═══ 给定文段
作为优选,步骤S4中,针对开机情况增加黑名单,对于黑名单内的IP直接进行阻断。
作为优选,步骤S7中,通过设置超时机制判断终端设备是否处于长时间控制状态,当应用层客户端在预设时间内未返回探测结果时,关闭网络控制。
作为优选,所述临时可信任IP名单有消亡机制。
作为优选,步骤S6中,记录未违规时的路由情况,探测时先进行路由探测,若路由发生变化,则继续进行后续探测;若路由未发生变化,则直接放开防护。
本发明的有益效果:
准确性:采用的ARP广播包判断,从原理上保证了内外网互联行为发现的准确性,能够实现零误报。
速度快:相比应用层防护控制,基于驱动层中间件的抓包判断、控制,防护更加迅速,更加安全。
影响低:通过“观察者”模式、可信任IP、为违规配置等记录,最大程度的减少对终端设备的网络影响。
本发明的特征及优点将通过实施例结合附图进行详细说明。
【附图说明】
图1是本发明基于网络环境变化对违规连接互联网行为的防护方法的流程图。
【具体实施方式】
参阅图1,本发明提出了一种基于网络环境变化对违规连接互联网行为的防护方法,包括以下步骤:
S1.监听终端设备的流量数据包,然后进入步骤S2;
S2.判断流量数据包是否为ARP广播包:当NDIS中间层驱动抓取到ARP 广播包后,判定终端设备的网络状态发生了变化,进入步骤S3;否则,进入步骤S4;
S3.判断当前配置是否变更,若是,则进入步骤S5;否则,进入步骤S6;
进一步地,步骤S3中,通过记录设备的未违规配置判断当前配置是否变更,所述未违规配置包括未违规IP、MAC、设备器名称;当发生网络状态变化时,如若当前配置与记录的未违规配置一致,则不优先开启网络访问控制,进入步骤S6做探测通知,若探测为违规,则开启防护,每次探测更新一次未违规配置。
══════
═══ 所给条目
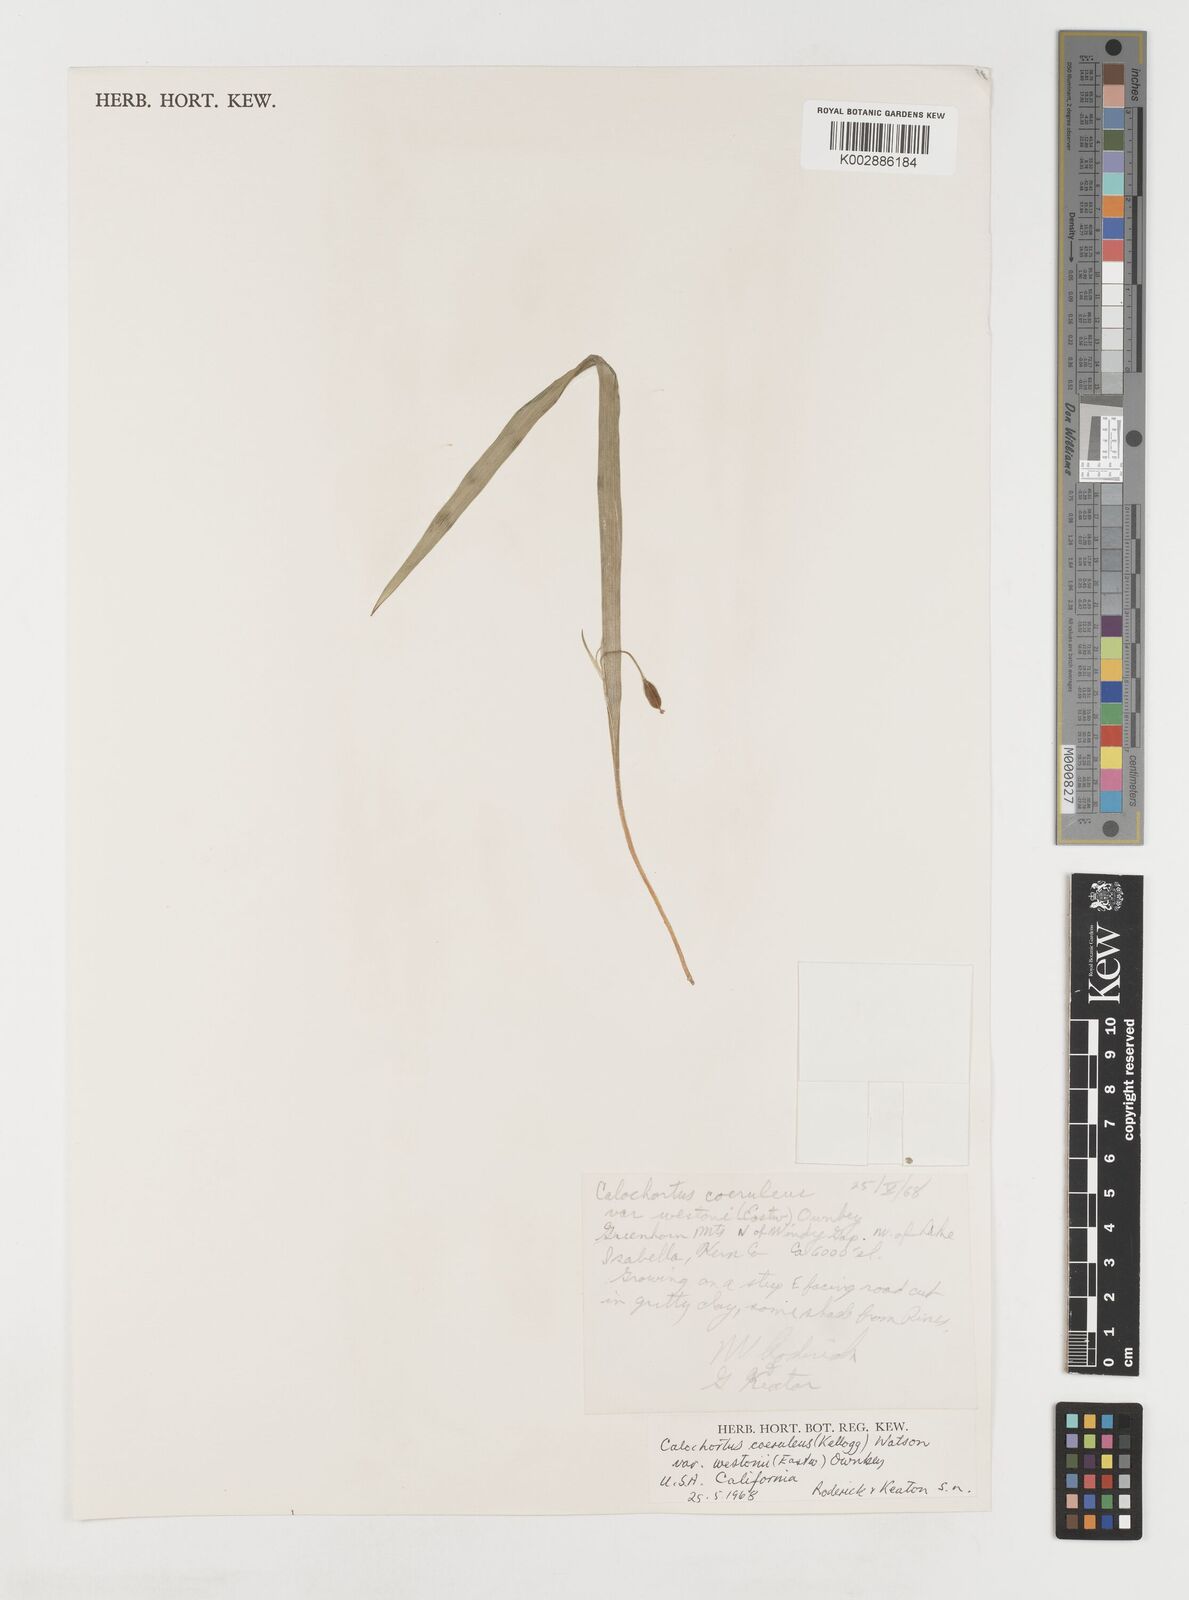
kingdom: Plantae
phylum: Tracheophyta
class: Liliopsida
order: Liliales
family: Liliaceae
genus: Calochortus
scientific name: Calochortus coeruleus
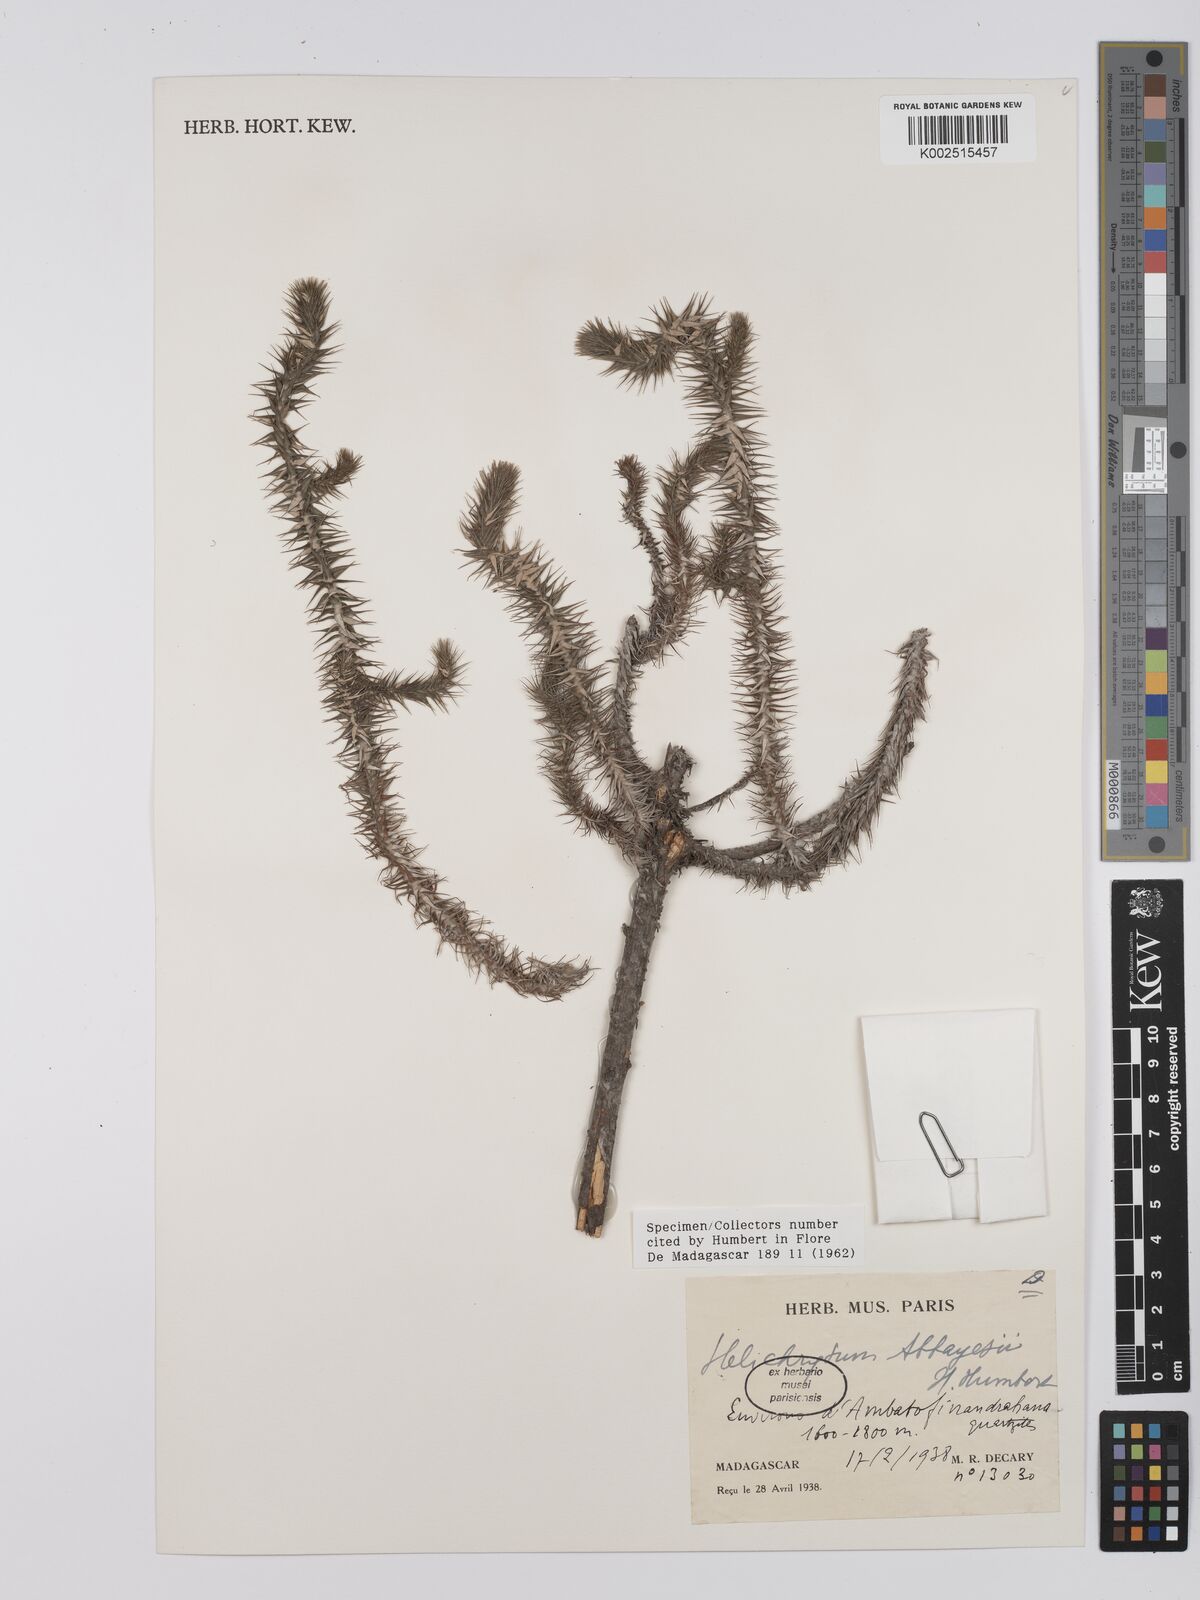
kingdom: Plantae
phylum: Tracheophyta
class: Magnoliopsida
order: Asterales
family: Asteraceae
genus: Helichrysum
══════
**任务组:**
**A.** 请将文段中以"进一步地,步骤S3中"开头的段落改写成简短的要点列表,并保留其主要事实。
**B.** 请接着这段关于违规连接互联网防护方法的文段,从其最后一句之后继续往下写。

**练习结果:**
**A.**
- 步骤S3通过记录设备的未违规配置来判断当前配置是否变更,未违规配置包括未违规IP、MAC和设备器名称。
- 网络状态发生变化时,若当前配置与记录的未违规配置一致,则不优先开启网络访问控制,而是进入步骤S6做探测通知。
- 若探测结果为违规,则开启防护。
- 每次探测都会更新一次未违规配置。

**B.**
进一步地,步骤S3中,开机时判断当前配置与记录的未违规配置是否一致,若一致,则进入步骤S6;如若不一致,则进入步骤S5。
S4.判断是否为可信任IP,若是,则返回步骤S1;否则,进入步骤S5;
进一步地,步骤S4中,还设置有“观察者”模式,在“观察者”模式下,当非可信任IP请求时,不做防护动作,直接进入步骤S6进行后续的探测,若经步骤S8判定为未违规,则除将该IP记入临时可信任IP名单外,同时写入IP文件;若S8判定为违规,则开启防护动作,并查询IP文件中是否存在该IP,存在则删除;“观察者”模式结束后,IP文件的记录名单合并至配置的临时可信任IP名单。
更进一步地,步骤S4中,针对开机情况增加黑名单,对于黑名单内的IP 直接进行阻断。
S5.开启网络访问控制,阻断当前网卡网络通信,然后进入步骤S6;
S6.通知应用层客户端,进行违规连接互联网行为的探测,等待探测结果,然后进入步骤S7;进一步地,步骤S6中,记录未违规时的路由情况,探测时先进行路由探测,若路由发生变化,则继续进行后续探测;若路由未发生变化,则直接放开防护。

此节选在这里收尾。